For all those times that you whined and complained about Mumbai's terrible roads, or garbage problems, did you ever consider registering an actual complaint at the Brihanmumbai Municipal Corporation ( BMC) office?
Well, these kids are here to tell you how to just that. And before you get cynical about its efficacy, hear them out first.
“Our central goal with this project was to spread awareness among the citizens of Mumbai on how the BMC works, specifically its complaint management system,” explains Akash Jaiswal, student at Institute of Forensic Science, and one of the fifty fellows selected by the Blue Ribbon Movement (BRM) as part of its Community Connect Fellowships programme organised in association with the National Service Scheme.
Through intense campaigning, surveys, street plays and some good old fashioned legwork, Akash Jaiswal and other fellows spread across the length and breadth of the city, starting with their own colleges, to spread the good word.
“Our selected fellows, through citizen engagement, have raised awareness about the 1916 BMC complaint management system,” explains Sunny Chheda, programme lead at BRM. “In the process, they have collectively registered over 1300 complaints,” he adds with much pride.
Working the BMC
Anis Fatima, Jai Hind college student and a BRM fellow, narrates how they went about with the project, “Along with my two fellow members Kejal Savla and Sayli Shinde, we arranged an opening workshop for volunteers in our college. Our volunteers then discovered various civic problems around Mumbai and registered complaints with the BMC.”

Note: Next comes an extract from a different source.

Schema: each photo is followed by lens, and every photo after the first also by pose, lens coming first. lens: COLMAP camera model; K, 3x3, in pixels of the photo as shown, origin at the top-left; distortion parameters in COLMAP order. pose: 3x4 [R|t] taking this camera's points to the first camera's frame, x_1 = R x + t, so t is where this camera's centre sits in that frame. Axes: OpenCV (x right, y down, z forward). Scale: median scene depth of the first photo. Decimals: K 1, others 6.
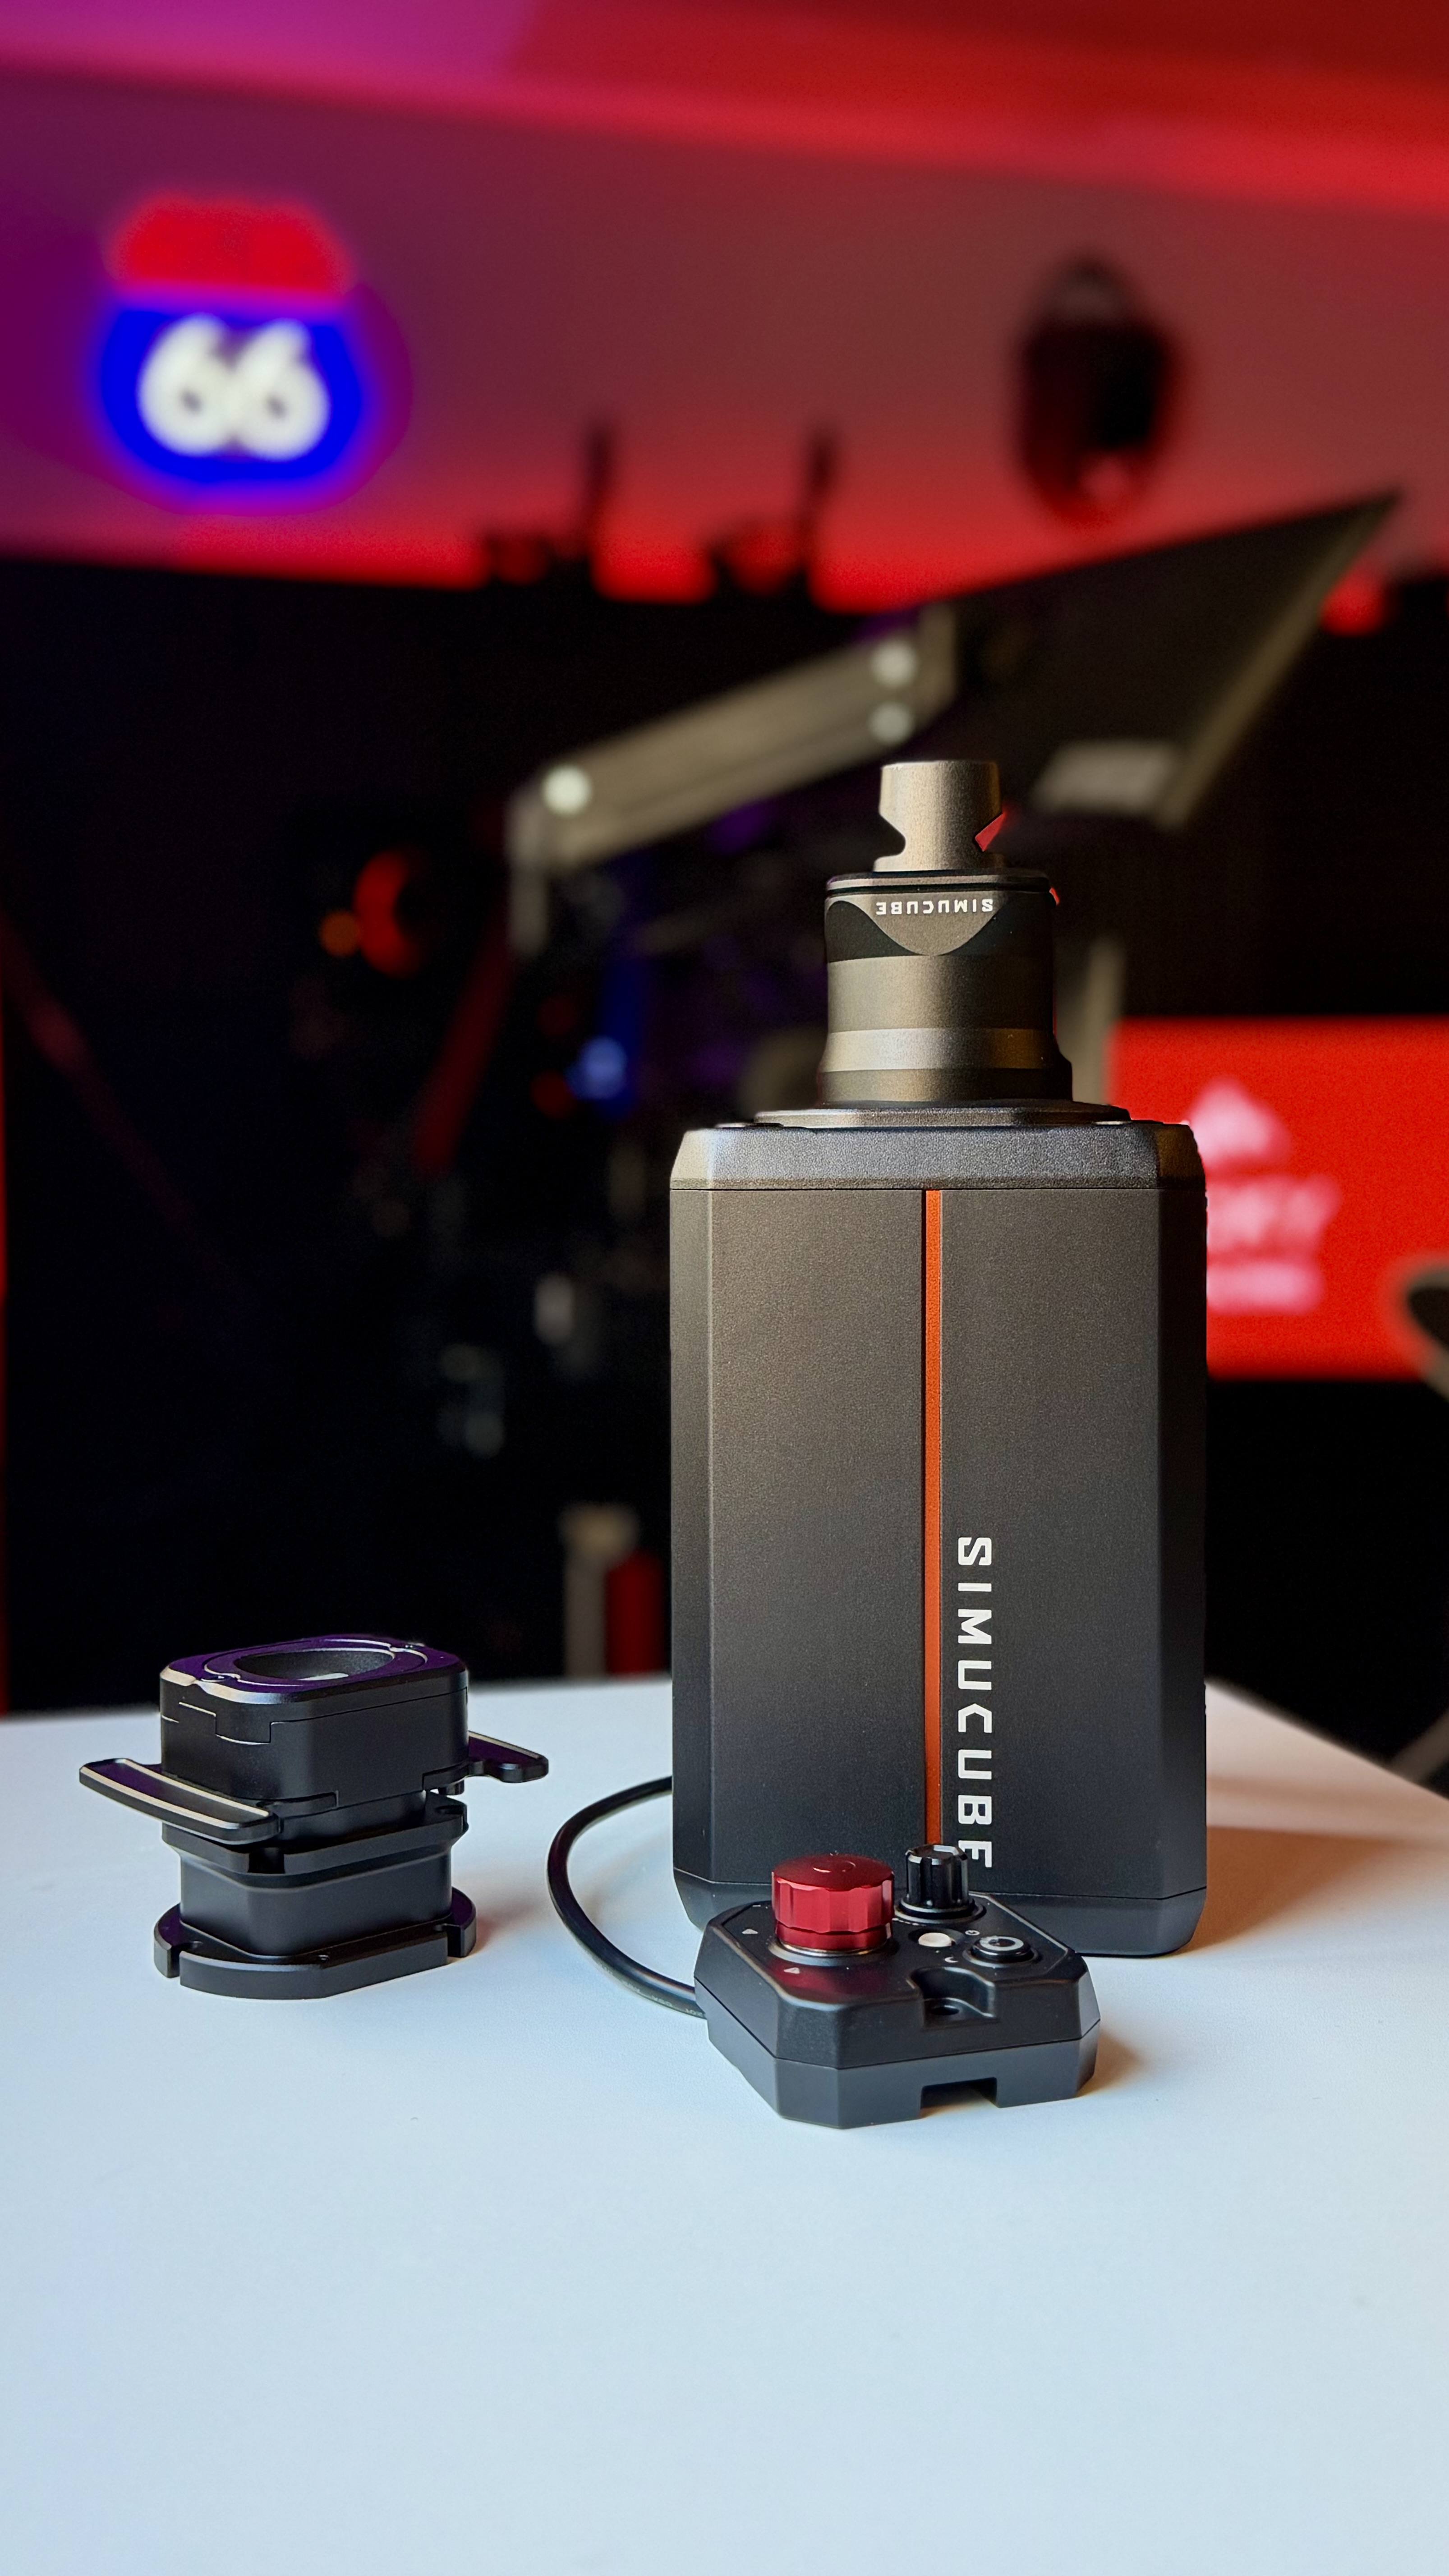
lens RADIAL K [[2470.7, 0, 724.5], [0, 2470.7, 1288.0], [0, 0, 1]] dist [0.153218, 0.001072]
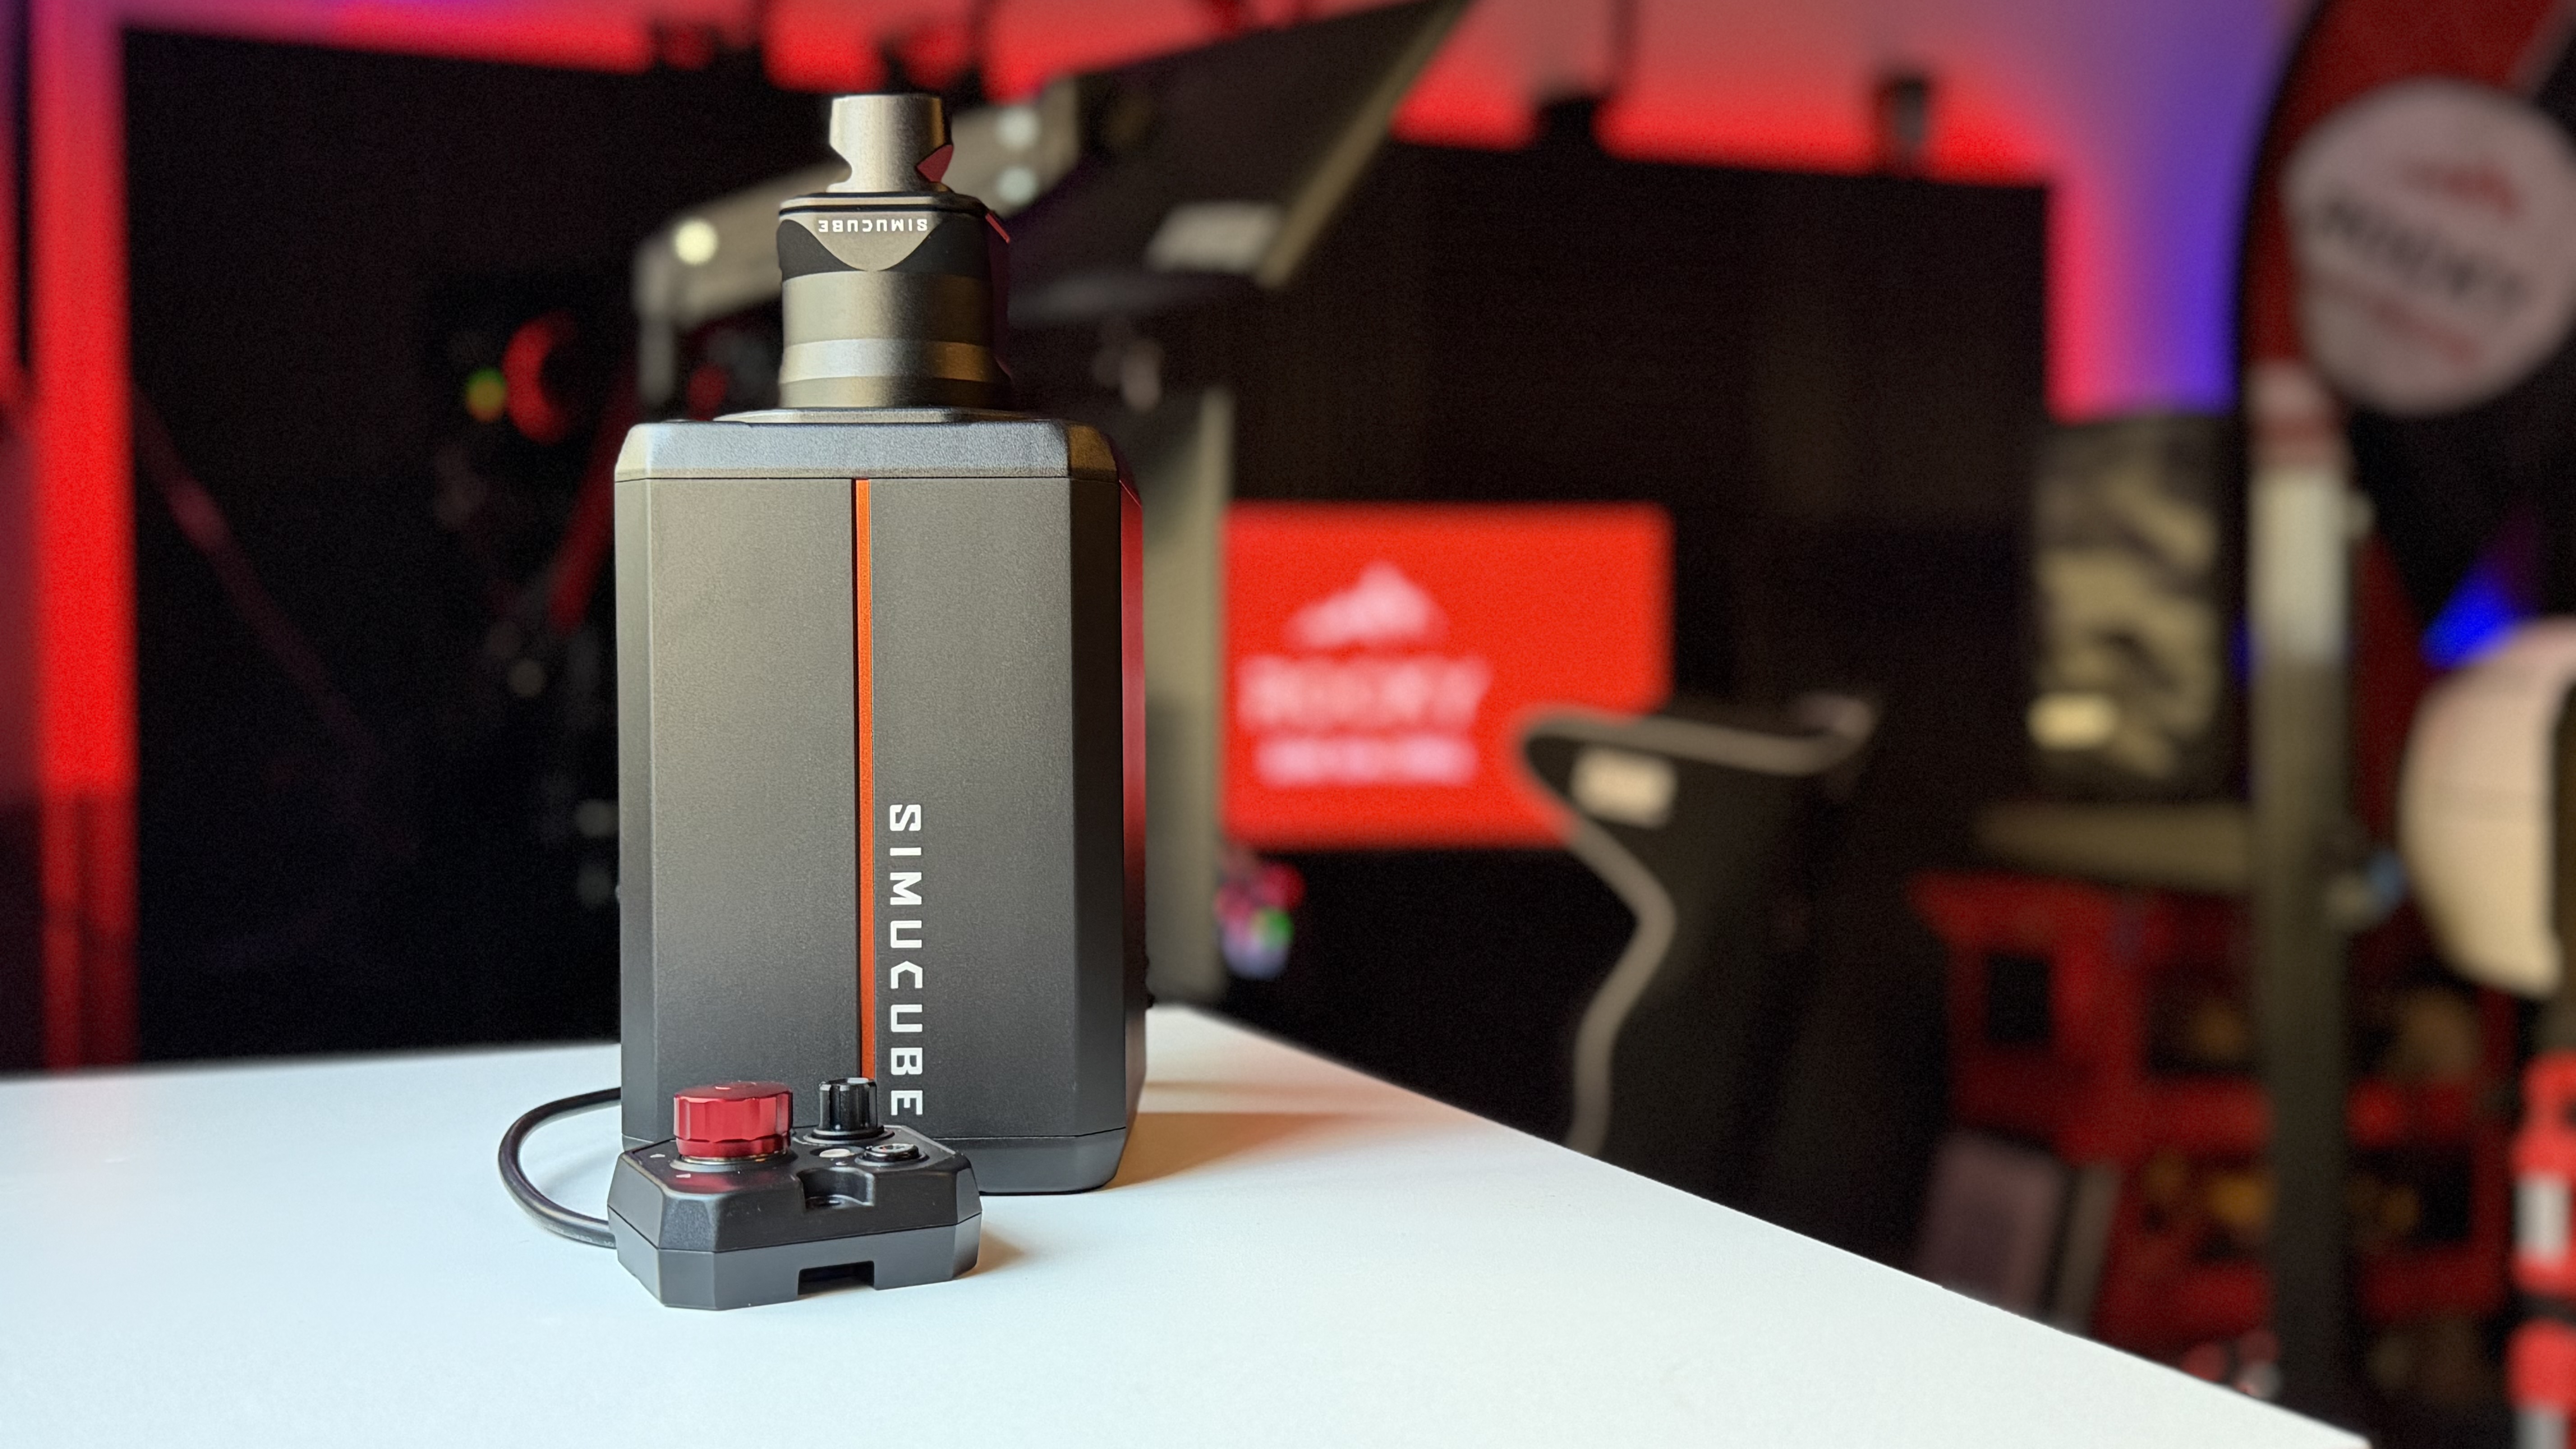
lens RADIAL K [[2470.7, 0, 1288.0], [0, 2470.7, 724.5], [0, 0, 1]] dist [0.153218, 0.001072]
pose [[0.991713, -0.005140, 0.128366, 0.126622], [0.010283, 0.999169, -0.039435, 0.109190], [-0.128057, 0.040428, 0.990942, -0.083732]]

Jaiswal adds to that, “We took to the streets with out campaigns, conducting surveys while simultaneously making people aware of this complaint system. We also filed complaints given by those people in front of them so that they could see how it is not such a difficult process.”
But it wasn't without challenges, of course. “We didn't get any help from the BMC. At the beginning, they were polite with our initiative but after as time passed they became very rude, and even started to ignore our calls.”
However, as the efforts began to yielded concrete results in terms of numbers and knowledge, it was hard not to feel ecstatic. Fatima talks about the success of their campaign, “The BMC, much to our surprise, showed us a lot of support, which resulted in us filing a total of 350+ complaints by our college unit as a whole. It was such a pleasure attending the Saturday follow-up sessions, that every week, I actually waited for a Saturday to come.”
Engaging community leaders
The point of the programme, though, was to instill leadership values among the city's youth. “Forty six per cent of India is youth and engaging it socially in a self-beneficial way is the need of the hour. The programme aims to build young civic leaders that can work together to solve significant city-level issues,” says Chedda. “It was started in the memory of late Prof Rooshikumar Pandya. Designed based on our conversations with the late professor, it takes the fellows through stages of intensive leadership development,” he explains.
So what next?
“The fellows will explore ways to make the project they have initiated sustainable. The programme concludes with a boot camp where a concrete individual plan to follow up will be created,” they state.
As the nation prepares itself for our magnanimous show of democracy, political factions across cities are raising key issues that they believe concern Indians the most. And even as popular public discussions orbit national policy issues, there are those who continue to strive for basic civic issues at the grassroots level, much like the work by student fellows of the BRM.